Making these measurements is pretty straightforward but takes a lot of time:
(1) I cut the cores with a rock saw to produce a flat slab.
(2) I take the slabs to a medical facility and get them xrayed to reveal the particular convolutions of the coral growth direction in that sample.
(3) I further cut the coral slabs so that the maximum growth axis is exposed for sampling.
(4) Using an automated CNC milling machine and a lot of swearing, I grind a ledge into that exposed edge from which I’ll collect my samples.
(5) I clean out all of the powder from cutting the slab and milling the ledge that has accumulated in the coral’s pore spaces using an ultrasonic probe. This device blasts high-frequency waves through water such that tiny air bubbles form and explode, which helps clean the material, and destroy your hearing (I do wear earmuffs for this).
(6) The samples dry overnight and then I mount them on the CNC machine again and mill precise, tiny amounts of coral skeletal powder every 0.5 mm down the edge of my clean and beautiful skeletal ledge. Each of these bits of powder is caught on a square of waxed paper and then carefully transferred into a tiny plastic vial, labeled with the sample number. Too much coffee is not good for this step.
I get really excited when step 6 is over. Especially when I get to use pretty vials to spice up the lab-life.
(7) I acid-wash and dry a lot of larger plastic vials.
(8) I use a micro-balance (a very tiny and sensitive scale) to weigh out about 50 milligrams of coral powder from each of the 0.5 mm-increment samples into my clean vials. I attempt not to sneeze while doing this.
(9) I tire out my thumb using a pipette to add super-clean acid to each of the vials to dissolve the coral powder to the correct dilution.
(10) I gratefully hand the samples over to my colleague, who uses a machine called an Inductively-Coupled-Plasma-Atomic-Emission-Spectrometer to measure the Sr/Ca ratio in each of my dissolved samples.
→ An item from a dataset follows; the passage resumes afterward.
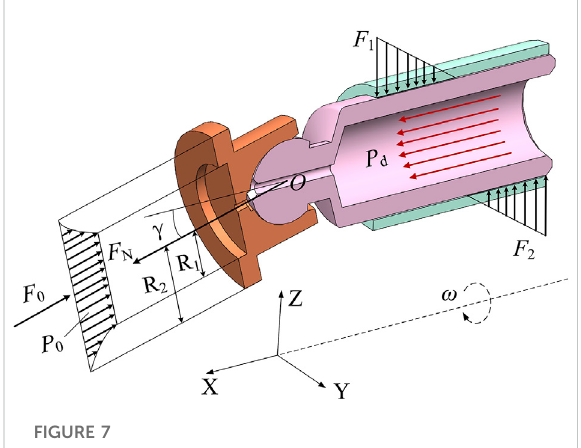
FIGURE 7 Force analysis of the slipper and plunger assembly.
Task 2: What’s up with the benthic foraminifera in my sand samples?

Foraminifera are single-celled marine organisms, and the “benthic” descriptor means they don’t live in the water column, but instead on the ocean bottom or on other substrates, like seagrass. Forams make complex shells, and in some areas these shells make of the majority of reef sands.

I’ve been collecting sand samples from my study sites and using a stain called Rose Bengal to dye all of the living foraminifera a lovely shade of pink. The dead shells remain white. This means that I can compare the living and the dead assemblages—the ratio of different types of foraminifera—to see if there has been a change over time (well, between “now” – alive, and “before” – dead).
Some of my pretty forams. This is from my recent paper with Sheila Walsh                                                                      
Benthic forams are sensitive to water quality—some types (A and B above) take over in dominance when the water is clear and low in nutrients, but this balance shifts (to critters like C-F above) if the water becomes nutrified (i.e. we dump sewage, fertilizers, etc. into it, or change the nutrient dynamics by removing the big tasty fish).
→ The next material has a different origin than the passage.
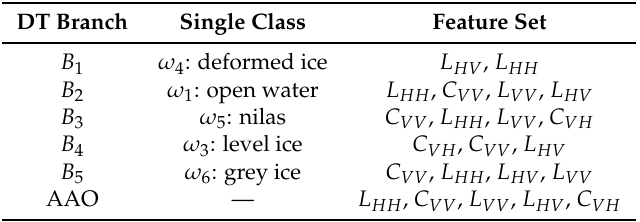
Table 5. Single classes and selected features for each branch of the numerically optimized DT for ICESAR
So how to quantify the assemblages? I scatter a scoop of my stained and dried sand sample onto a gridded tray, place it under my microscope, and then use a pin with a bit of surf wax stuck to the end to grab individual foram shells out of the sand and stick these onto little slides. Once I have enough, I count them. Voila! 

Unfortunately for my eyes, it takes a very long time to get enough—several hours per sample. And for science’s sake, I have a lot of samples…so…back to it!
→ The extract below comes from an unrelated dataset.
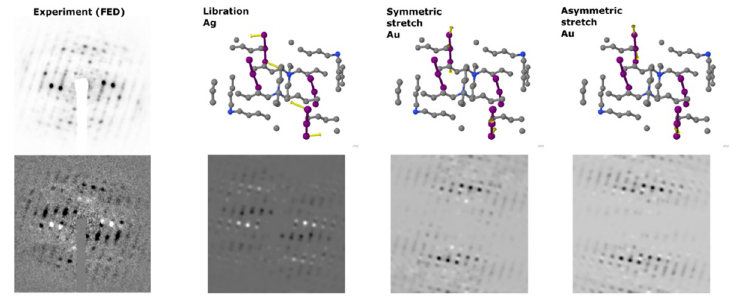
Fig. 1. An electron diffraction pattern of the ground state is shown in the upper left corner, and below it is the differential diffraction pattern recorded at 1 ps after photoexcitation (with light and dark shades being increasing and decreasing intensities, respectively). The next three paired plots to the right show selected ground-state phonon mode displacements and their corresponding effects on the diffraction pattern. The real space pictures on top are viewed from the direction of the electron beam. Each yellow arrow indicates the displacement vector of the corresponding atom. Here, the iodine atoms are depicted in purple, carbon in grey, nitrogen in blue, and hydrogens are omitted for clarity. The resulting changes in the diffraction pattern are presented in the lower three panels. The striking resemblance to the experimental differential diffraction pattern strongly suggests motion of iodine atoms along the libration and symmetric stretching coordinates upon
  1. When my non-scientific family asks what I do, I say "I count things. I've counted things from a ship, and counted things underwater, and counted things under the microscope." Then they look puzzled as to why I will soon have a doctorate in Counting Things.

  2. You crack me up. Every time.

    Please make me stop doing capchas so it is easier to tell you. You can moderate your posts on blogger. And I can't read those goldarned things. I have to try approximately 7 before I can get one. It takes me hours.

    1. So glad--and thanks for the tip! I had no idea it did that. Officially changed!